• Task goal
Omit the pictures and return every entry exactly as written.

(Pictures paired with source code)
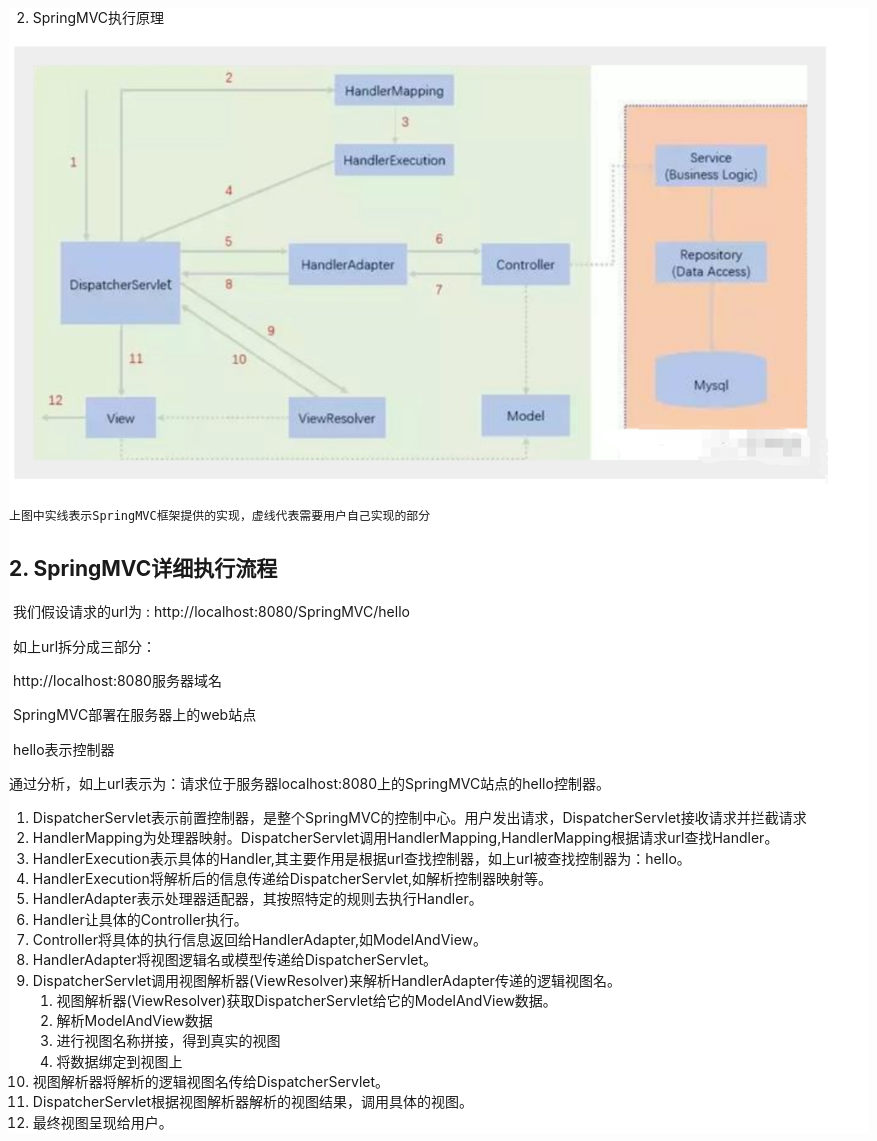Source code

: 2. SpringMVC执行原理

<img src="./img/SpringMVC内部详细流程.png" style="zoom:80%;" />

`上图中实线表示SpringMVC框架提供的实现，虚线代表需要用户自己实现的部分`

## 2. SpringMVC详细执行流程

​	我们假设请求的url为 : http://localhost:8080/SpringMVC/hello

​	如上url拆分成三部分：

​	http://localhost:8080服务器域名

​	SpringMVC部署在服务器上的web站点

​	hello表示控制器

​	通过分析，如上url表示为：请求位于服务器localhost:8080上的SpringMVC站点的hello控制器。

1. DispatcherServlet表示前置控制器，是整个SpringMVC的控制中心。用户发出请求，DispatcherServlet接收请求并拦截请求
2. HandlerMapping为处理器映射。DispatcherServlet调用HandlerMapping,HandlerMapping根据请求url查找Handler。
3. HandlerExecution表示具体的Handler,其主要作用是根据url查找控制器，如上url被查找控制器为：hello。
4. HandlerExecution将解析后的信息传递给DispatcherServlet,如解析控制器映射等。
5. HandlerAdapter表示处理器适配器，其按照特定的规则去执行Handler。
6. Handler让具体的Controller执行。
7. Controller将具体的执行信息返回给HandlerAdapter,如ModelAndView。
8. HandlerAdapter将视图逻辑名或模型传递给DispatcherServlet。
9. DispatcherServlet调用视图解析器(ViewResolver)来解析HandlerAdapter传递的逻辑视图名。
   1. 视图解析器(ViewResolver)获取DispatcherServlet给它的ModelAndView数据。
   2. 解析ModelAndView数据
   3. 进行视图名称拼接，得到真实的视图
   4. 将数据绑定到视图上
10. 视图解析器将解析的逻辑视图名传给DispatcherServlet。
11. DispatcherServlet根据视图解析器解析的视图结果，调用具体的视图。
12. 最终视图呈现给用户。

• Completed task
Source code

: 2. SpringMVC执行原理

<img src="./img/SpringMVC内部详细流程.png" style="zoom:80%;" />

`上图中实线表示SpringMVC框架提供的实现，虚线代表需要用户自己实现的部分`

## 2. SpringMVC详细执行流程

​	我们假设请求的url为 : http://localhost:8080/SpringMVC/hello

​	如上url拆分成三部分：

​	http://localhost:8080服务器域名

​	SpringMVC部署在服务器上的web站点

​	hello表示控制器

​	通过分析，如上url表示为：请求位于服务器localhost:8080上的SpringMVC站点的hello控制器。

1. DispatcherServlet表示前置控制器，是整个SpringMVC的控制中心。用户发出请求，DispatcherServlet接收请求并拦截请求
2. HandlerMapping为处理器映射。DispatcherServlet调用HandlerMapping,HandlerMapping根据请求url查找Handler。
3. HandlerExecution表示具体的Handler,其主要作用是根据url查找控制器，如上url被查找控制器为：hello。
4. HandlerExecution将解析后的信息传递给DispatcherServlet,如解析控制器映射等。
5. HandlerAdapter表示处理器适配器，其按照特定的规则去执行Handler。
6. Handler让具体的Controller执行。
7. Controller将具体的执行信息返回给HandlerAdapter,如ModelAndView。
8. HandlerAdapter将视图逻辑名或模型传递给DispatcherServlet。
9. DispatcherServlet调用视图解析器(ViewResolver)来解析HandlerAdapter传递的逻辑视图名。
   1. 视图解析器(ViewResolver)获取DispatcherServlet给它的ModelAndView数据。
   2. 解析ModelAndView数据
   3. 进行视图名称拼接，得到真实的视图
   4. 将数据绑定到视图上
10. 视图解析器将解析的逻辑视图名传给DispatcherServlet。
11. DispatcherServlet根据视图解析器解析的视图结果，调用具体的视图。
12. 最终视图呈现给用户。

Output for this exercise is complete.